Using Ubuntu 64 bit server

Christopher Chan christopher.chan at bradbury.edu.hk
Fri Oct 22 03:15:21 UTC 2010


On Thursday, October 21, 2010 11:47 PM, Larry Alkoff wrote:
> Hello.
>
> I now have the server working but have some questions.
>
> 1.  Using Ubuntu 64 bit server 10.04 from a cd it took 5 hours for the
> installation to finish.  I kept getting a loading files message but the
> estimated times varied wildly, sometimes reporting that it would take 1
> day and so many hours to complete.  Then another message would come up
> and say something like 15 minutes to finish.  Five hours seems overly
> long since standard desktop Ubuntu takes 1/2 hour.  When it finally
> finished /dev/sda1 only had about 1/2 gig on it even though it took a
> lot of time loading files from the web.

No virtio I take it...

An install of XP does just as long for me too. Really painful.


>
> 	I ended up loading 10.10 64bit server but then it took another 3 hours
> just deleting files from the original partition.  Maybe I should have
> just have deleted and re-established the partition.  I'm about to try
> loading the new cd and hope it won't take anothe 5 hours.

No virtio, no speed up.


>
> 2.  How are swap files handled?  Does the server require it's own swap
> and the various program modules (ubuntu, xp etc) require their own?
> Or it is possible to just create one big swap and the KVM server takes
> care of it?  I have 16 gig of ram - does that suggest I need a 16 gig
> swap partition?

You just have to provide swap through the disk image you create for 
Linux (translation: swap is going to kill you if you don't have virtio) 
and Windows will of course be using a page file on the filesystem 
created on the disk image you assign it. As for swap size, it has 
nothing to do with how much memory you have. Is the LPI still spouting 
that nonsense about swap must be equal to twice the RAM installed? So 
long as you do not swap, you don't even need a swap partition.

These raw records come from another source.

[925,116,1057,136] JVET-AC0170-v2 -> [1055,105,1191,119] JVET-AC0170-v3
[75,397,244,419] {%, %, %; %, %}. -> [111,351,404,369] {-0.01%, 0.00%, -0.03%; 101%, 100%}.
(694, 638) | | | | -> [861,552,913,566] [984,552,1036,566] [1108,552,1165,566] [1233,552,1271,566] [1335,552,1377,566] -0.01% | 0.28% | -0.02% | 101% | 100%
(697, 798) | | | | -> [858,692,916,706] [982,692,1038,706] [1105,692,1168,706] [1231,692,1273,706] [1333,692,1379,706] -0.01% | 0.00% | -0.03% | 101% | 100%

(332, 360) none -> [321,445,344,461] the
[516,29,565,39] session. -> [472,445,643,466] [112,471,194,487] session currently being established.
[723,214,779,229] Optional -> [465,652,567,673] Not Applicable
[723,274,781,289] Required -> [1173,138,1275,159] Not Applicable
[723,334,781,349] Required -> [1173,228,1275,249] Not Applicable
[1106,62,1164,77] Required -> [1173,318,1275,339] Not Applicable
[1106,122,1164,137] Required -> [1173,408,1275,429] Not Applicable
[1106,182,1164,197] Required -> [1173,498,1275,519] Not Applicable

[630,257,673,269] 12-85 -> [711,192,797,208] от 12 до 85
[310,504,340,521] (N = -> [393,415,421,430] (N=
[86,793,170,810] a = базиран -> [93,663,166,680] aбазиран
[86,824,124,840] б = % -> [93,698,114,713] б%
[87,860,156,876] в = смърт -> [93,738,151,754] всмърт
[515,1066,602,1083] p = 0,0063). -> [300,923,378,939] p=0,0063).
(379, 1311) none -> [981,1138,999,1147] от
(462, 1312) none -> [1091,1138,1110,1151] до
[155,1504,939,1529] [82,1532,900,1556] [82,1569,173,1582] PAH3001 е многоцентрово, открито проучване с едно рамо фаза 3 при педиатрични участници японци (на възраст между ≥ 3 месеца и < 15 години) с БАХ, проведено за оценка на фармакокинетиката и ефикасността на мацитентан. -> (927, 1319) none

Gauge how 
much memory you will use and then assign accordingly if it will chew 
more than available RAM.


>
> 3.  Next comes the creation of modules.  I think I need either virtfs or
> some similiar named program.  I've not found a step-by-step explanation
> of how modules are actually created.

??????????

Just what do you think virtfs is?

>
> I'd appreciate any help because I'm a real newbie at this virtualization
> stuff.
>

Sure, but we can't hold your hand all the way. I sent you links on 
virtio...maybe you want to read a bit on them so you do not take another 
thousand hours to install your next guest operating system?